OK, this should be ready for David's proper review - it introduces the extra
CertStatus (I opted for the lazy-path of using the high-high bits of CertStatus,
although extending it to 64-bit || coming up with a better HTTP-cache-expiration
strategy was also something I'd like to explore independently in the future)

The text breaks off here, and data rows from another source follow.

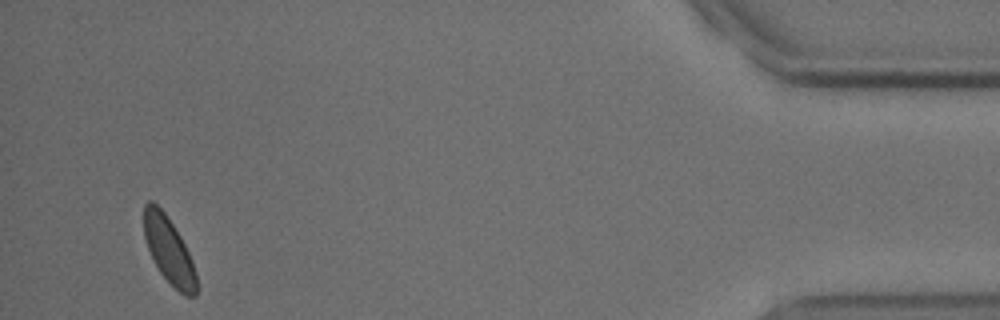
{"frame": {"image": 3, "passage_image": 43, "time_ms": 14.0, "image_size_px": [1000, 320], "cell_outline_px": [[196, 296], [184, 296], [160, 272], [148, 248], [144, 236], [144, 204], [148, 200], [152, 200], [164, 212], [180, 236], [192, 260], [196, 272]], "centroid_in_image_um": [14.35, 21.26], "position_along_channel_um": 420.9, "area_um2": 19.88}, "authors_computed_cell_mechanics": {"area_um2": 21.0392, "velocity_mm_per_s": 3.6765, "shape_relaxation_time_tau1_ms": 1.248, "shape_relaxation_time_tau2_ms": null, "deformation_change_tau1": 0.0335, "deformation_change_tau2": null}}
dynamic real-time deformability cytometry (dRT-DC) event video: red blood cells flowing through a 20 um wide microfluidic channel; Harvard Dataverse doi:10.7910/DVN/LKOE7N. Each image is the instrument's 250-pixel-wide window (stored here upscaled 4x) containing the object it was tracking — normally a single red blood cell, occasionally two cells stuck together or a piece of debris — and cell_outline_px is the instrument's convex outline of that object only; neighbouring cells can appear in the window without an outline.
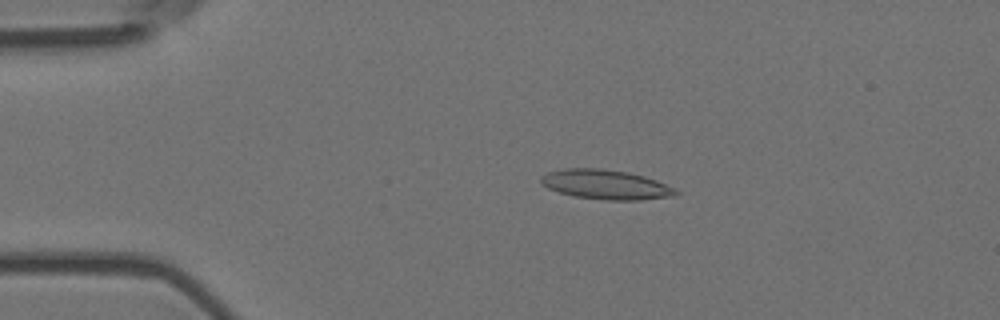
{"species": "Egyptian fruit bat (a non-hibernating species)", "species_latin": "Rousettus aegyptiacus", "temperature_condition": "room temperature", "stored_images_in_passage": 5, "camera_frame_rate_fps": 3000, "um_per_image_px": 0.085, "animal": {"sex": "female"}, "frame": {"image": 1, "passage_image": 2, "time_ms": 0.333, "image_size_px": [1000, 320], "cell_outline_px": [[680, 192], [676, 196], [640, 200], [604, 200], [572, 196], [548, 188], [540, 184], [540, 176], [548, 172], [564, 168], [600, 168], [628, 172], [644, 176], [656, 180], [676, 188]], "centroid_in_image_um": [51.5, 15.69], "position_along_channel_um": 33.5, "area_um2": 23.52}}
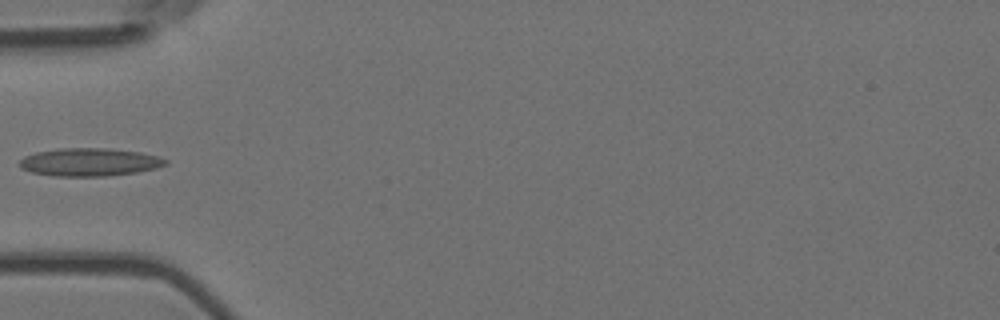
{"frame": {"image": 2, "passage_image": 4, "time_ms": 1.0, "image_size_px": [1000, 320], "cell_outline_px": [[168, 164], [156, 168], [136, 172], [108, 176], [52, 176], [32, 172], [20, 168], [20, 160], [24, 156], [36, 152], [60, 148], [108, 148], [140, 152], [160, 156], [168, 160]], "centroid_in_image_um": [7.63, 13.78], "position_along_channel_um": 77.4, "area_um2": 23.93}}
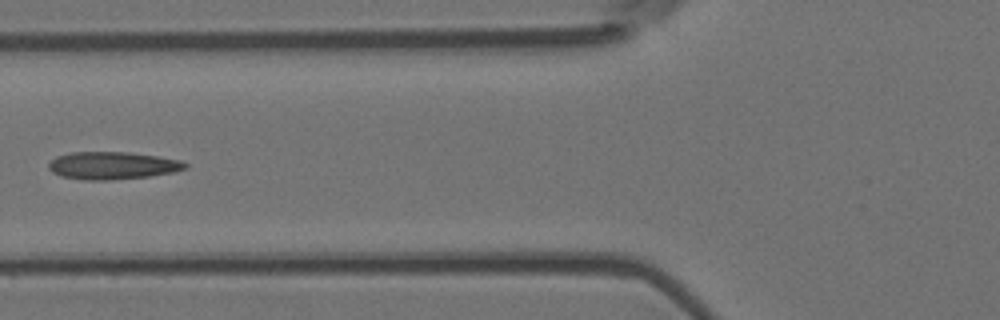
{"frame": {"image": 3, "passage_image": 5, "time_ms": 1.333, "image_size_px": [1000, 320], "cell_outline_px": [[188, 168], [176, 172], [148, 176], [112, 180], [84, 180], [60, 176], [52, 172], [48, 168], [48, 164], [56, 156], [72, 152], [128, 152], [156, 156], [180, 160], [188, 164]], "centroid_in_image_um": [9.56, 14.07], "position_along_channel_um": 116.2, "area_um2": 22.02}}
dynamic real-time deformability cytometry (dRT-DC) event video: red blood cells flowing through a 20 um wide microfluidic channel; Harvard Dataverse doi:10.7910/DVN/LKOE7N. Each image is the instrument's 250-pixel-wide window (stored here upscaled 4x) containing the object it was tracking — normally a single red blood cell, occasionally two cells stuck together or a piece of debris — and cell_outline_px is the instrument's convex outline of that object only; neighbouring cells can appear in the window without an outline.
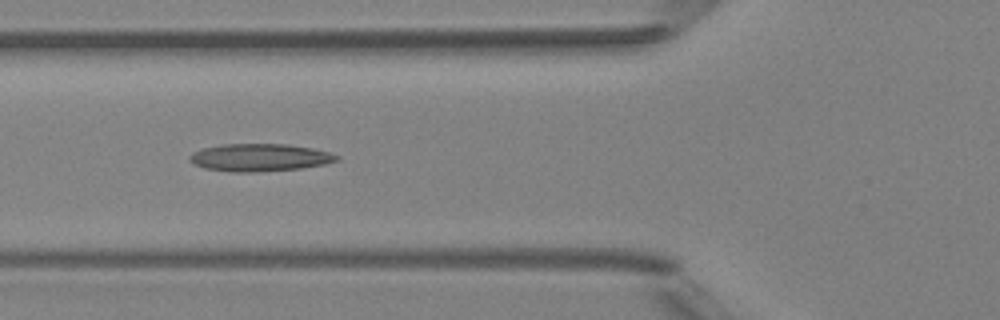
{"species": "Egyptian fruit bat (a non-hibernating species)", "species_latin": "Rousettus aegyptiacus", "temperature_condition": "room temperature", "stored_images_in_passage": 8, "camera_frame_rate_fps": 3000, "um_per_image_px": 0.085, "animal": {"sex": "female"}, "frame": {"image": 1, "passage_image": 6, "time_ms": 5.667, "image_size_px": [1000, 320], "cell_outline_px": [[340, 160], [324, 164], [300, 168], [256, 172], [232, 172], [204, 168], [188, 160], [188, 156], [192, 152], [204, 148], [224, 144], [288, 144], [312, 148], [328, 152], [340, 156]], "centroid_in_image_um": [22.07, 13.39], "position_along_channel_um": 103.7, "area_um2": 23.58}}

https://codereview.chromium.org/2076363002/diff/40001/net/socket/ssl_client_s...
File net/socket/ssl_client_socket_impl.cc (right):

https://codereview.chromium.org/2076363002/diff/40001/net/socket/ssl_client_s...
net/socket/ssl_client_socket_impl.cc:1823: if
(ct_verify_result_.cert_policy_compliance !=
I know moving around can be a pain, sorry about that. This is the only new
code/change in this section.

[davidben, 2016-06-22 21:44:59]

https://codereview.chromium.org/2076363002/diff/60001/net/http/transport_secu...
File net/http/transport_security_state.h (right):

https://codereview.chromium.org/2076363002/diff/60001/net/http/transport_secu...
net/http/transport_security_state.h:75: DEFAULT,
To confirm, the reason DEFAULT is a notion is because TSS will have internal
logic? Is the intent that Expect-CT and Symantec bits be implemented in TSS and
the admin policy bits be in the delegate?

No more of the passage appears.